• **Exercise requirements**
Edit the lines below so that every "darktable history" becomes "edit history", leaving everything else unchanged.

— start Recorded data —

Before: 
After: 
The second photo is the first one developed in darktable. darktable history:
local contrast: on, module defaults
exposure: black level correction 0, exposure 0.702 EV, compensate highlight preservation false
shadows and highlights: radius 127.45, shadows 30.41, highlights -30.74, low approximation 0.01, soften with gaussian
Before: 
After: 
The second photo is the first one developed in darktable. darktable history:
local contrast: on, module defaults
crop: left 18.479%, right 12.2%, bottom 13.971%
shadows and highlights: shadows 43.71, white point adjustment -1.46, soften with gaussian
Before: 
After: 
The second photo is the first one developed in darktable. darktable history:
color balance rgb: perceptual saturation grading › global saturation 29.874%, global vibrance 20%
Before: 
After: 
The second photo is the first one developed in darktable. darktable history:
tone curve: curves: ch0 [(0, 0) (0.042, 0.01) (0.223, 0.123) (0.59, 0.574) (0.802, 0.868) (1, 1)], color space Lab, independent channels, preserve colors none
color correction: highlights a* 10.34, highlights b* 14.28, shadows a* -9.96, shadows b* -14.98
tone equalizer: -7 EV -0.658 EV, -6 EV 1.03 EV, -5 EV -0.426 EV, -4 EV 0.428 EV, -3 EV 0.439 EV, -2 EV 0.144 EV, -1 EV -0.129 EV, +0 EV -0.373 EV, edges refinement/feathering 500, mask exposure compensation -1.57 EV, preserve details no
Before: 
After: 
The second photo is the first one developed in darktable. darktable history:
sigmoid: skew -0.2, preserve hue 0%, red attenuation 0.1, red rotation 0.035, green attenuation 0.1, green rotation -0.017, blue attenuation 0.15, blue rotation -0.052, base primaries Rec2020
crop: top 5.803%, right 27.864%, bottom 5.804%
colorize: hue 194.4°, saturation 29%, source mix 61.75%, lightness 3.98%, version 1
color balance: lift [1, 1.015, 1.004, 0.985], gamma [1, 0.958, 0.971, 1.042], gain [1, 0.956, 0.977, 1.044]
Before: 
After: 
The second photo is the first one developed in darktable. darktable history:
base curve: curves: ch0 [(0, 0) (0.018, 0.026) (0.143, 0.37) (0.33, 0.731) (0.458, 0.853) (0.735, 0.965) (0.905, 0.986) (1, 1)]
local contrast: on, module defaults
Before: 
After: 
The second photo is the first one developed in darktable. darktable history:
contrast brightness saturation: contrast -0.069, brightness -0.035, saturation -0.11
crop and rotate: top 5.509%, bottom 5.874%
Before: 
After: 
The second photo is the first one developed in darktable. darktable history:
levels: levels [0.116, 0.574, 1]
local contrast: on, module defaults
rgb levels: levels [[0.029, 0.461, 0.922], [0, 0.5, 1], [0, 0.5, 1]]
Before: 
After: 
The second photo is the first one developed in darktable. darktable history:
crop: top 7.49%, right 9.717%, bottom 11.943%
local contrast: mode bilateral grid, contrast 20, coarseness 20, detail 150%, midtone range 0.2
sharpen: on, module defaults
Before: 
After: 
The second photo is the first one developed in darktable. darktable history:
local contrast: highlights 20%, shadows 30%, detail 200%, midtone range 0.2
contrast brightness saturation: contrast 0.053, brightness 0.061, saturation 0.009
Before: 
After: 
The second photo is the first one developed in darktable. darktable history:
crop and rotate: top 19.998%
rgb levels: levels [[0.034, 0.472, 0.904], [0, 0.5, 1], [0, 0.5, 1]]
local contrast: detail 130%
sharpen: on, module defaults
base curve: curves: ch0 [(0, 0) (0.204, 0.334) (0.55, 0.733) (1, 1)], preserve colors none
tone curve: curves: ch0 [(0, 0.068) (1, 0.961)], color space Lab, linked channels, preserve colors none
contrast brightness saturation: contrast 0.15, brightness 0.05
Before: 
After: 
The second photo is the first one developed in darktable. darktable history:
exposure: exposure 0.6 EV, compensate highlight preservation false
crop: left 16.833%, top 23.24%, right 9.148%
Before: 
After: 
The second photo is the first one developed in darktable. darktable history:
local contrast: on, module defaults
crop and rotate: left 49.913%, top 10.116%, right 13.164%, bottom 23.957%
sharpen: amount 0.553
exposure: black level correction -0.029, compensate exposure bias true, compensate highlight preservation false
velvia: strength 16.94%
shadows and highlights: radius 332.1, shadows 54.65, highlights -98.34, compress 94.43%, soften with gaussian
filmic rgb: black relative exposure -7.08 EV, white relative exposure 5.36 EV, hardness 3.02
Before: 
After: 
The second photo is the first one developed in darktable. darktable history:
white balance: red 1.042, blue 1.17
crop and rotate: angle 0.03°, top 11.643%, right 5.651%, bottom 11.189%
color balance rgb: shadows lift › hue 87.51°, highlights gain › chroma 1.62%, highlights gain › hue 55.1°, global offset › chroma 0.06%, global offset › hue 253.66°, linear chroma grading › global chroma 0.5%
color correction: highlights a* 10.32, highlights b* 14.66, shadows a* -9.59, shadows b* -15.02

— end Recorded data —

• **The reply**
Before: 
After: 
The second photo is the first one developed in darktable. edit history:
local contrast: on, module defaults
exposure: black level correction 0, exposure 0.702 EV, compensate highlight preservation false
shadows and highlights: radius 127.45, shadows 30.41, highlights -30.74, low approximation 0.01, soften with gaussian
Before: 
After: 
The second photo is the first one developed in darktable. edit history:
local contrast: on, module defaults
crop: left 18.479%, right 12.2%, bottom 13.971%
shadows and highlights: shadows 43.71, white point adjustment -1.46, soften with gaussian
Before: 
After: 
The second photo is the first one developed in darktable. edit history:
color balance rgb: perceptual saturation grading › global saturation 29.874%, global vibrance 20%
Before: 
After: 
The second photo is the first one developed in darktable. edit history:
tone curve: curves: ch0 [(0, 0) (0.042, 0.01) (0.223, 0.123) (0.59, 0.574) (0.802, 0.868) (1, 1)], color space Lab, independent channels, preserve colors none
color correction: highlights a* 10.34, highlights b* 14.28, shadows a* -9.96, shadows b* -14.98
tone equalizer: -7 EV -0.658 EV, -6 EV 1.03 EV, -5 EV -0.426 EV, -4 EV 0.428 EV, -3 EV 0.439 EV, -2 EV 0.144 EV, -1 EV -0.129 EV, +0 EV -0.373 EV, edges refinement/feathering 500, mask exposure compensation -1.57 EV, preserve details no
Before: 
After: 
The second photo is the first one developed in darktable. edit history:
sigmoid: skew -0.2, preserve hue 0%, red attenuation 0.1, red rotation 0.035, green attenuation 0.1, green rotation -0.017, blue attenuation 0.15, blue rotation -0.052, base primaries Rec2020
crop: top 5.803%, right 27.864%, bottom 5.804%
colorize: hue 194.4°, saturation 29%, source mix 61.75%, lightness 3.98%, version 1
color balance: lift [1, 1.015, 1.004, 0.985], gamma [1, 0.958, 0.971, 1.042], gain [1, 0.956, 0.977, 1.044]
Before: 
After: 
The second photo is the first one developed in darktable. edit history:
base curve: curves: ch0 [(0, 0) (0.018, 0.026) (0.143, 0.37) (0.33, 0.731) (0.458, 0.853) (0.735, 0.965) (0.905, 0.986) (1, 1)]
local contrast: on, module defaults
Before: 
After: 
The second photo is the first one developed in darktable. edit history:
contrast brightness saturation: contrast -0.069, brightness -0.035, saturation -0.11
crop and rotate: top 5.509%, bottom 5.874%
Before: 
After: 
The second photo is the first one developed in darktable. edit history:
levels: levels [0.116, 0.574, 1]
local contrast: on, module defaults
rgb levels: levels [[0.029, 0.461, 0.922], [0, 0.5, 1], [0, 0.5, 1]]
Before: 
After: 
The second photo is the first one developed in darktable. edit history:
crop: top 7.49%, right 9.717%, bottom 11.943%
local contrast: mode bilateral grid, contrast 20, coarseness 20, detail 150%, midtone range 0.2
sharpen: on, module defaults
Before: 
After: 
The second photo is the first one developed in darktable. edit history:
local contrast: highlights 20%, shadows 30%, detail 200%, midtone range 0.2
contrast brightness saturation: contrast 0.053, brightness 0.061, saturation 0.009
Before: 
After: 
The second photo is the first one developed in darktable. edit history:
crop and rotate: top 19.998%
rgb levels: levels [[0.034, 0.472, 0.904], [0, 0.5, 1], [0, 0.5, 1]]
local contrast: detail 130%
sharpen: on, module defaults
base curve: curves: ch0 [(0, 0) (0.204, 0.334) (0.55, 0.733) (1, 1)], preserve colors none
tone curve: curves: ch0 [(0, 0.068) (1, 0.961)], color space Lab, linked channels, preserve colors none
contrast brightness saturation: contrast 0.15, brightness 0.05
Before: 
After: 
The second photo is the first one developed in darktable. edit history:
exposure: exposure 0.6 EV, compensate highlight preservation false
crop: left 16.833%, top 23.24%, right 9.148%
Before: 
After: 
The second photo is the first one developed in darktable. edit history:
local contrast: on, module defaults
crop and rotate: left 49.913%, top 10.116%, right 13.164%, bottom 23.957%
sharpen: amount 0.553
exposure: black level correction -0.029, compensate exposure bias true, compensate highlight preservation false
velvia: strength 16.94%
shadows and highlights: radius 332.1, shadows 54.65, highlights -98.34, compress 94.43%, soften with gaussian
filmic rgb: black relative exposure -7.08 EV, white relative exposure 5.36 EV, hardness 3.02
Before: 
After: 
The second photo is the first one developed in darktable. edit history:
white balance: red 1.042, blue 1.17
crop and rotate: angle 0.03°, top 11.643%, right 5.651%, bottom 11.189%
color balance rgb: shadows lift › hue 87.51°, highlights gain › chroma 1.62%, highlights gain › hue 55.1°, global offset › chroma 0.06%, global offset › hue 253.66°, linear chroma grading › global chroma 0.5%
color correction: highlights a* 10.32, highlights b* 14.66, shadows a* -9.59, shadows b* -15.02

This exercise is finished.